Performance issues encountered with 16 million queries

[350887156]

One master server and 6 slave servers
master server
cpu :16 core,Memory:64g Network bandwidth: 20M
slave servers
cpu :16 core,Memory:32g Network bandwidth: 20M

There is no problem with remote operation of the main server, but the DNS software is stuck
Below is a screenshot of the server status.
Please help me analyze what caused this problem
Thank you very much

[ShreyasZare]

Thanks for the feedback. Does this issue occur only on one server or is it occurring on all instances that you have running? Do you have any zones hosted on the affected servers? What OS is being used for all the DNS instances? Is docker being used?

[350887156]

@ShreyasZare Hello
Currently, this situation mainly occurs on the main DNS instance. There are about 200,000 zones on the affected server. All DNS instances use Windows systems, not Docker.

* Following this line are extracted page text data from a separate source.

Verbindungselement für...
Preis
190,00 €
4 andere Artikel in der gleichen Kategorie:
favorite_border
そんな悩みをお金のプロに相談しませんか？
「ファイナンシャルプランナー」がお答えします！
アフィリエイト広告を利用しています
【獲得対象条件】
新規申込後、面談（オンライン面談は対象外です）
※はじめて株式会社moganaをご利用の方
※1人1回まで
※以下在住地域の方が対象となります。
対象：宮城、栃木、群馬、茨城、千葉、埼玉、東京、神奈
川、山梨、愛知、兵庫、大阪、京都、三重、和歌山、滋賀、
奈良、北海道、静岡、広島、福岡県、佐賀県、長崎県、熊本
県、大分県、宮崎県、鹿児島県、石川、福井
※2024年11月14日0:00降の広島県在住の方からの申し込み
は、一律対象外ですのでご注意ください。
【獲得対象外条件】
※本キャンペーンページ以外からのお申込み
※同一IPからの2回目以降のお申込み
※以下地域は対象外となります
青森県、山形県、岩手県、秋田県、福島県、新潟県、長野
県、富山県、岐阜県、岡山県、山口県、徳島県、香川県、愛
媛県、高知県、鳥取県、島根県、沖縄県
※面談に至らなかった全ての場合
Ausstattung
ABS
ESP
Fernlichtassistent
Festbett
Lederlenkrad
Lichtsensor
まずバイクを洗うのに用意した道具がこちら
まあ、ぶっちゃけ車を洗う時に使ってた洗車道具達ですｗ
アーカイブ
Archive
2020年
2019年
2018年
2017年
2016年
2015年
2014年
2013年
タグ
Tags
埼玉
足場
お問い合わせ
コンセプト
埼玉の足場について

Only the main server fluctuates, and the slave servers do not fluctuate.

[ShreyasZare]

Thanks for the details. Are any of the zones DNSSEC signed? If yes, are they using NSEC3?

From the main chart, it looks like the DNS service is recovering after approx 5 mins downtime. Is it recovering on its own or do you restart the DNS service?

Do you see any error logged in the DNS logs in the admin panel? Especially, any error log which has System.TimeoutException?

[350887156]

@ShreyasZare
No zone is DNSSEC signed. It will recover automatically. I did not do anything else. The log records are all related to timeouts.

[ShreyasZare]

No zone is DNSSEC signed. It will recover automatically. I did not do anything else. The log records are all related to timeouts.

Thanks for the details. Please share a few error logs here so that I can check the code against it.

[350887156]

The error log file occupies too much disk space and has been deleted by the operation and maintenance personnel. The current error information is as follows

Error! The operation on the socket could not be performed because the system buffer was insufficient in space or a queue was full.

[ShreyasZare]

Thanks for the details. It would be much useful if you can send the complete error listed in the DNS log file since a partial error message is not much useful since its unclear where its originating.

Does the DNS server have too many TCP requests? (check dashboard chart for protocol usage)

Is the OS Windows Server edition or Windows 10? Are there any other server applications like web server running on the same server as that of the DNS server?

Do you have and DNS apps installed?

[350887156]

This is the log collected so far. If it is not enough, I will add more later.
log.txt

[ShreyasZare]

Thanks for the logs. The logs just have operational errors logged, almost all of which are due to the upstream forwarders refusing to answer. I am not sure about the reason for this and you need to change the upstream forwarders to some other provider. If you are not using encrypted DNS protocols then enable either DoT/DoH with them. You can also consider running the DNS server without any forwarders.

Its possible that due to these errors with upstream, there is a large number of outstanding requests on the DNS server causing UDP port exhaustion which is causing the issue you have.